Library books

The myth of being “well-read”

The idea of being “well-read” is aspirational to some students, terrifying or daunting to others, and utterly unattainable for all – there will always be more books to read and subjects to study. To be well-read by definition is to be “well-informed in a subject through reading” and “having read widely and attentively,” but who decides what being “well-read” actually looks like? Does it matter at all? The term, tracing back to the 16th century as “being learnéd,” became a status symbol for the wealthy who could afford private teachers. For several centuries, the right to education or the ability to fund one was reserved primarily for the white upper-class man and largely exclusionary to those outside of this circle, such as women or minority ethnic groups.

At its core, being “well-read” is an ambiguous term that attributes having access to books and personal education with being intelligent, smarter, or more knowledgeable than other people who have not read as widely. Quite frankly, the term ignores the various social, political, and economic factors that serve as barriers to becoming “well-read” even today.

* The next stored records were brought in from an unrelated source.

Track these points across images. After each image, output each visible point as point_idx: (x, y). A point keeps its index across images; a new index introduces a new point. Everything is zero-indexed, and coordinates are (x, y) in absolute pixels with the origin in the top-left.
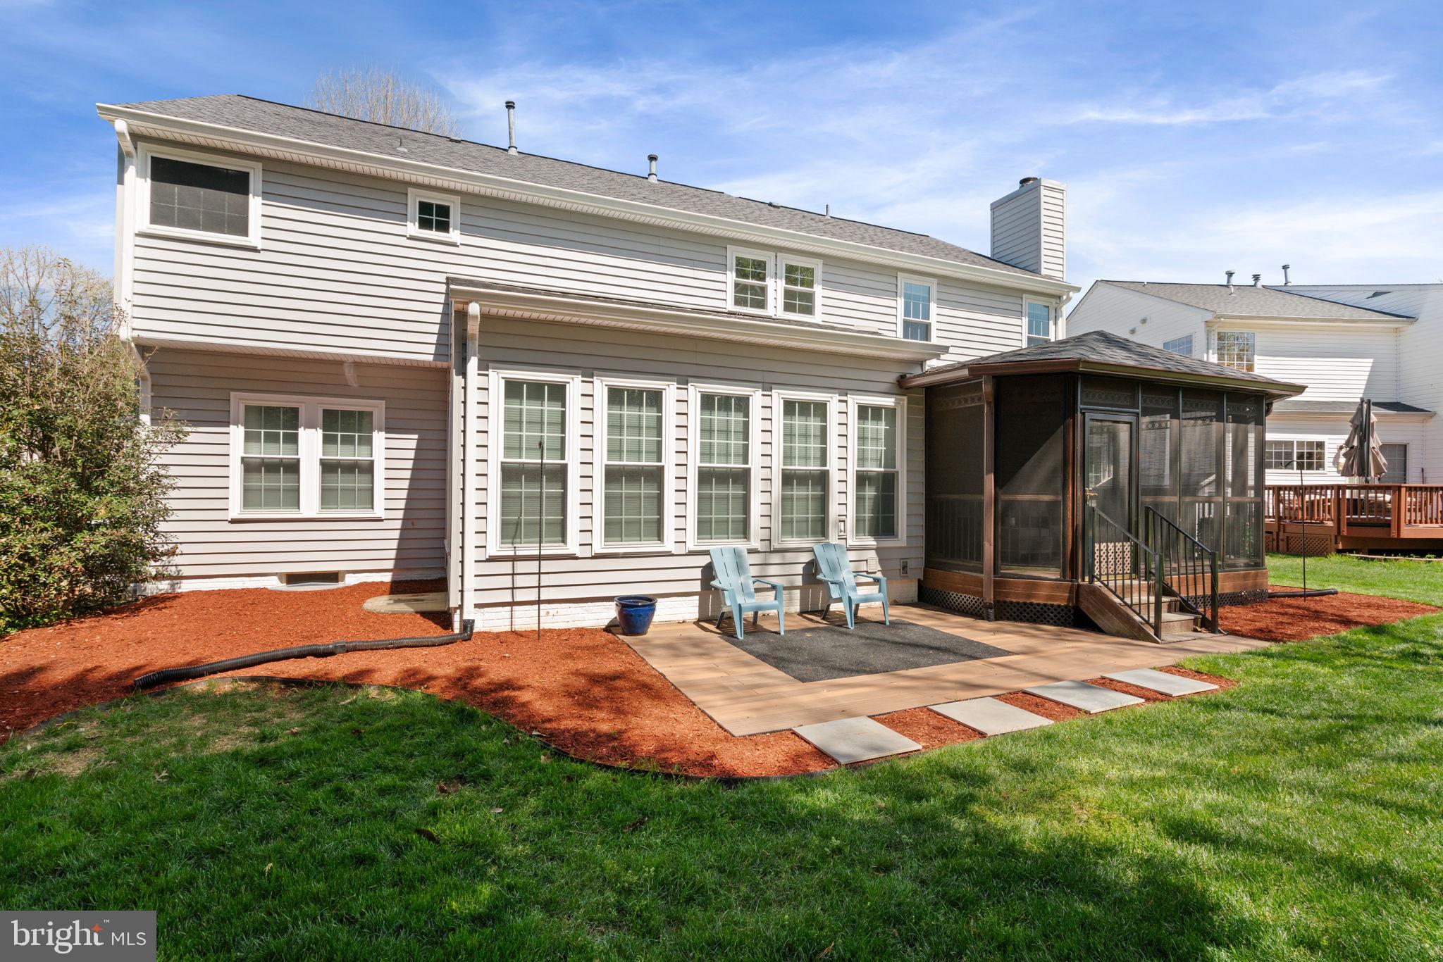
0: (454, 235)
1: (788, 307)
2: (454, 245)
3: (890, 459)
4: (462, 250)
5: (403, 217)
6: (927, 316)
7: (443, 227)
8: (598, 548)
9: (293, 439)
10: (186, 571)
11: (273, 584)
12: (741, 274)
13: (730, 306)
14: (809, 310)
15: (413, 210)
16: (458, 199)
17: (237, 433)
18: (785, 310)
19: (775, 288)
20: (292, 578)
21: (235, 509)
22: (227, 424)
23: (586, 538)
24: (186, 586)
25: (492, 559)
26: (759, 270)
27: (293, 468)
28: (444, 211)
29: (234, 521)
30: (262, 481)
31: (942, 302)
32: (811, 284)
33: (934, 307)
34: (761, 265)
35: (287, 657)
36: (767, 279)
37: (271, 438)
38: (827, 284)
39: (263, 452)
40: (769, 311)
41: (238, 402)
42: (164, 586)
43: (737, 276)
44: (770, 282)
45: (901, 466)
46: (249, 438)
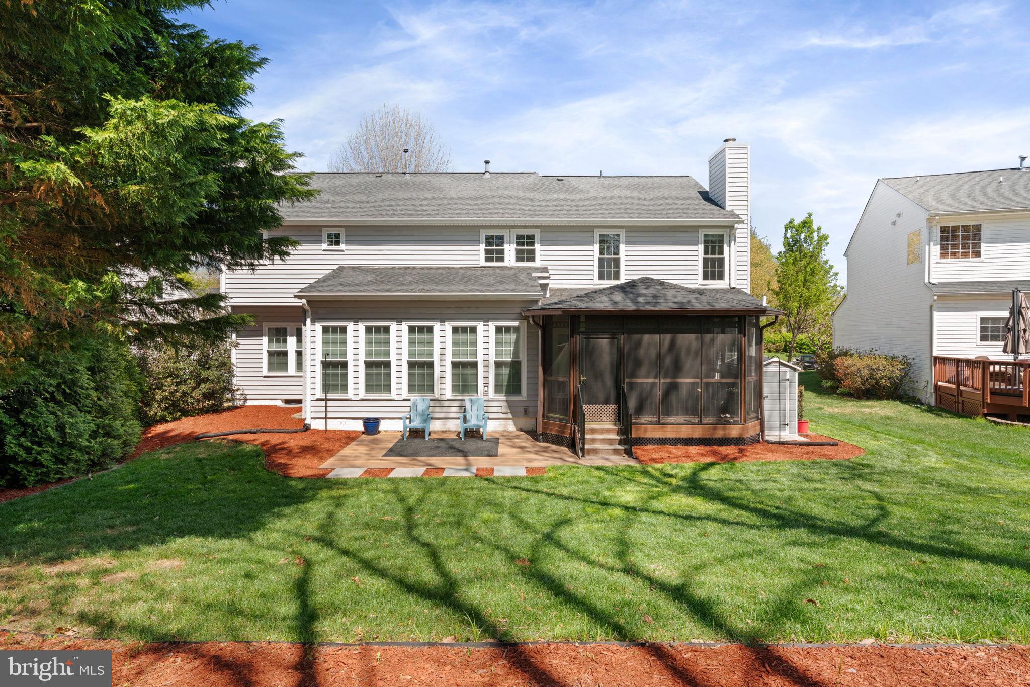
0: (342, 246)
1: (519, 259)
2: (342, 251)
3: (516, 353)
4: (346, 253)
5: (320, 242)
6: (616, 253)
7: (338, 243)
8: (362, 396)
9: (285, 341)
10: (249, 397)
11: (279, 404)
12: (488, 244)
13: (482, 262)
14: (532, 259)
15: (325, 237)
16: (343, 229)
17: (265, 339)
18: (516, 261)
19: (510, 250)
20: (287, 402)
21: (265, 372)
22: (261, 336)
23: (356, 392)
24: (249, 403)
25: (318, 400)
26: (500, 240)
27: (285, 354)
28: (337, 236)
29: (265, 377)
30: (275, 360)
31: (628, 243)
32: (532, 244)
33: (622, 248)
34: (501, 238)
35: (241, 433)
36: (505, 245)
37: (278, 341)
38: (543, 243)
39: (275, 347)
40: (507, 263)
41: (266, 326)
42: (241, 402)
43: (486, 246)
44: (506, 247)
45: (523, 358)
46: (270, 341)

Socioeconomic backgrounds can impact the physical and monetary accessibility of written material, and thus may limit someone’s access to being “well-read.” The presence of large libraries, whether inner city or rural, does not ensure people always have the time or ability to access them.

That being said, in a globalized age, online library databases have removed the need for physically being in a library to access materials. But, this shift towards digitalisation, while positive at first glance, comes with challenges of its own – not everyone has access to the internet and often online libraries can be hidden behind paywalls. There are still numerous barriers to having the opportunity to read more widely.

What does “well-read” even look like? The books that loosely and arbitrarily define being “well-read” vary from subject to subject, but generally fall back on canon material or “the classics” that are so often revered by academics. For example, a literature student could associate being “well-read” with names like Jane Austen, Leo Tolstoy, and William Wordsworth, but the same would not apply to philosophy or physics. Not to mention, these canons were created by and for Western academics – Eurocentric histories have been prioritised, impacting a larger global, cultural, and social awareness of non-European or non-white history, intellectualism, and authorship.

At the end of the day, “well-read” doesn’t describe a specific skill or knowledge set. It is ambiguously used to display a person’s intelligence linking back to classist and imperial ideas of supremacy.